I advise everyone to go through this process, as a basis for gaining an understanding. Most of us don’t have time to manage crypto trades all day, so if you’re making a decision to invest a serious amount of money and will still have another occupation, I advise you [to] buy into an index fund of top coins. This gives direct exposure to the market and fund in equity and early stage opportunities, taking advantage of the structures coming to market that afford liquidity through tokenization.

The Merkle: In general, where do you see crypto evolving?

James Haft: I see the evolution both in terms of liquidity and technology. A big issue today is that the US government’s views and plans for cryptocurrencies is unclear. I see this market developing outside of the US, leaving us behind, if securities and liquidity regulations don’t get figured out. Our government needs to be true to their word and show us they want the capital here by clearly defining the rules and regulations they require and opening trading to maintain our leadership in the capital markets; otherwise, the innovation and growth will take place elsewhere. As of today, the higher-quality opportunities are being exclusively offered outside the US because of our regulations.  

The Merkle: What are some innovations in the space or projects you’re excited about?

James Haft: It’s still really early. As humans, we overestimate the short-run impact of technology and underestimate the long-run impact. This is known as Amara’s law.

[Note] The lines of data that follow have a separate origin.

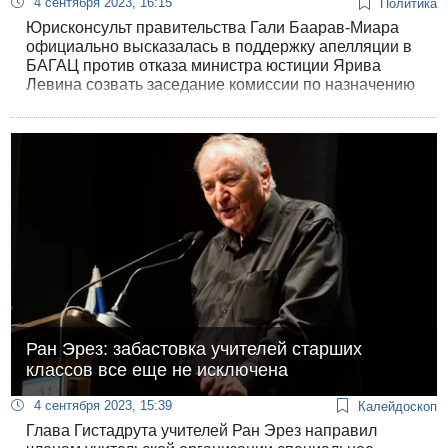
4 сентября 2023, 16:15
Политика
Юрисконсульт правительства Гали Баарав-Миара
официально высказалась в поддержку апелляции в
БАГАЦ против отказа министра юстиции Ярива
Левина созвать заседание комиссии по назначению
судей. В официальном ответе от имени государства,
поданном сегодня в БАГАЦ, «адвокат
правительства» снова выступает против своего
«клиента» в Высшем суде справедливости.
Ран Эрез: забастовка учителей старших
классов все еще не исключена
4 сентября 2023, 15:39
Калейдоскоп
Глава Гистадрута учителей Ран Эрез направил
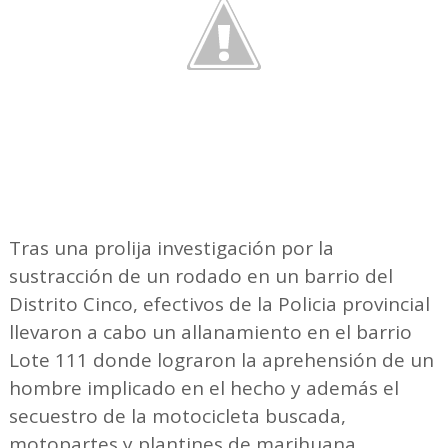
Tras una prolija investigación por la
sustracción de un rodado en un barrio del
Distrito Cinco, efectivos de la Policia provincial
llevaron a cabo un allanamiento en el barrio
Lote 111 donde lograron la aprehensión de un
hombre implicado en el hecho y además el
secuestro de la motocicleta buscada,
motopartes y plantines de marihuana.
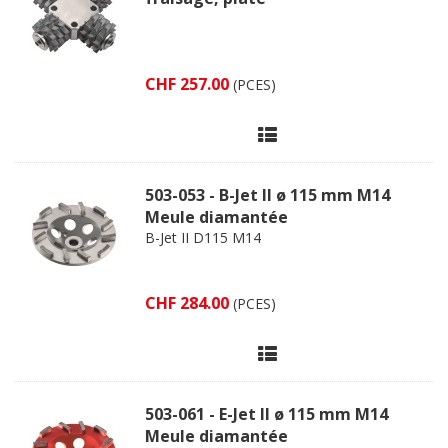
CHF 257.00
(PCES)
503-053 - B-Jet II ø 115 mm M14
Meule diamantée
B-Jet II D115 M14
CHF 284.00
(PCES)
503-061 - E-Jet II ø 115 mm M14
Meule diamantée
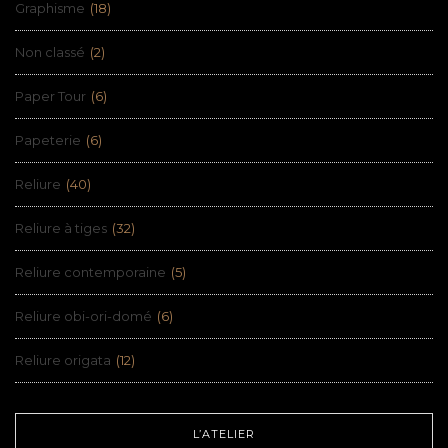
Graphisme
(18)
Non classé
(2)
Paper Tour
(6)
Papeterie
(6)
Reliure
(40)
Reliure à tiges
(32)
Reliure contemporaine
(5)
Reliure obi-ori-domé
(6)
Reliure origata
(12)
L’ATELIER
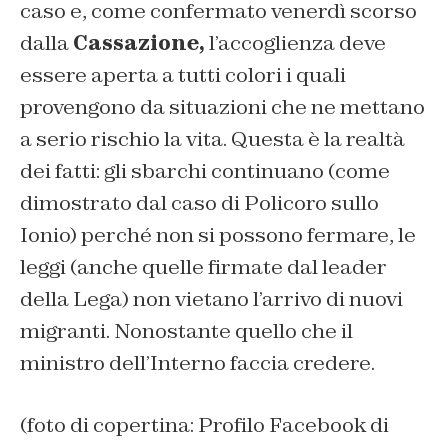
caso e, come confermato venerdì scorso
dalla
Cassazione,
l’accoglienza deve
essere aperta a tutti colori i quali
provengono da situazioni che ne mettano
a serio rischio la vita. Questa è la realtà
dei fatti: gli sbarchi continuano (come
dimostrato dal caso di Policoro sullo
Ionio) perché non si possono fermare, le
leggi (anche quelle firmate dal leader
della Lega) non vietano l’arrivo di nuovi
migranti. Nonostante quello che il
ministro dell’Interno faccia credere.
(foto di copertina: Profilo Facebook di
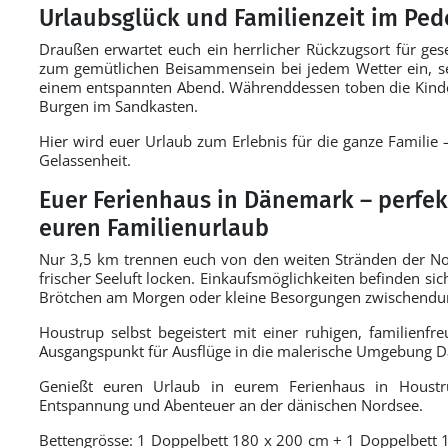
Urlaubsglück und Familienzeit im Ped
Draußen erwartet euch ein herrlicher Rückzugsort für gese
zum gemütlichen Beisammensein bei jedem Wetter ein, s
einem entspannten Abend. Währenddessen toben die Kinder
Burgen im Sandkasten.
Hier wird euer Urlaub zum Erlebnis für die ganze Familie 
Gelassenheit.
Euer Ferienhaus in Dänemark – perfek
euren Familienurlaub
Nur 3,5 km trennen euch von den weiten Stränden der No
frischer Seeluft locken. Einkaufsmöglichkeiten befinden sich
Brötchen am Morgen oder kleine Besorgungen zwischendu
Houstrup selbst begeistert mit einer ruhigen, familienfr
Ausgangspunkt für Ausflüge in die malerische Umgebung 
Genießt euren Urlaub in eurem Ferienhaus in Houstru
Entspannung und Abenteuer an der dänischen Nordsee.
Bettengrösse: 1 Doppelbett 180 x 200 cm + 1 Doppelbett 1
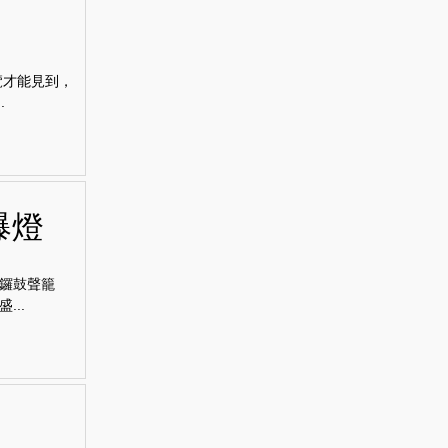
覽才能見到，
.
爆燈
鑼鼓聲籠
..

People think they missed the boat on Bitcoin or think crypto isn’t going to last because of the current volatility. Long-term, I think Bitcoin will be remembered as the first example of a distributed ledger which worked and gained critical mass, and, possibly, not something financially or technologically important. We need faster, more flexible forms of consensus building. Even Ethereum, [despite being] a brilliant step in the right direction, may still be just a footnote.

There’s already technologies that form consensus on smaller blocks of data with more reliability, and zero-knowledge proof platforms that allow consensus without sharing private information. I’m also interested in the concept of identity and personality for how we transact using decentralized modalities as an innovation that leads to opportunities.

The Merkle: How have the new SAFT frameworks affected your decision-making? What will their impact be on the industry over time?

James Haft: The SAFT is a temporary band-aid for an artificial problem that will go away within the next 12 months. The SEC is choked up about the differences between security and utility tokens and how to place and trade them. These issues are based upon the government’s paralysis in understanding how tokens actually work. We’re not big fans of SAFTs, but CryptoOracle is participating in some of these offerings, as it’s the only way we can participate in some of the new projects.

The Merkle: What’s the question you wish someone would ask you in an interview but hasn’t? What would your answer be?

James Haft: Actually you asked it, and you gave me the opportunity to cover what’s important to me. Can we discuss the questions I do not enjoy instead? “Is it a bubble?” “How much will Bitcoin or Ethereum be worth?” These questions confuse cause and effect and distract from the complex societal issues we need to discuss more openly, such as the causes of, and opportunities generated by, the political and social impact of decentralization.


PHOTO: CryptoOracle founders Lou Kerner (left) and James Haft (right).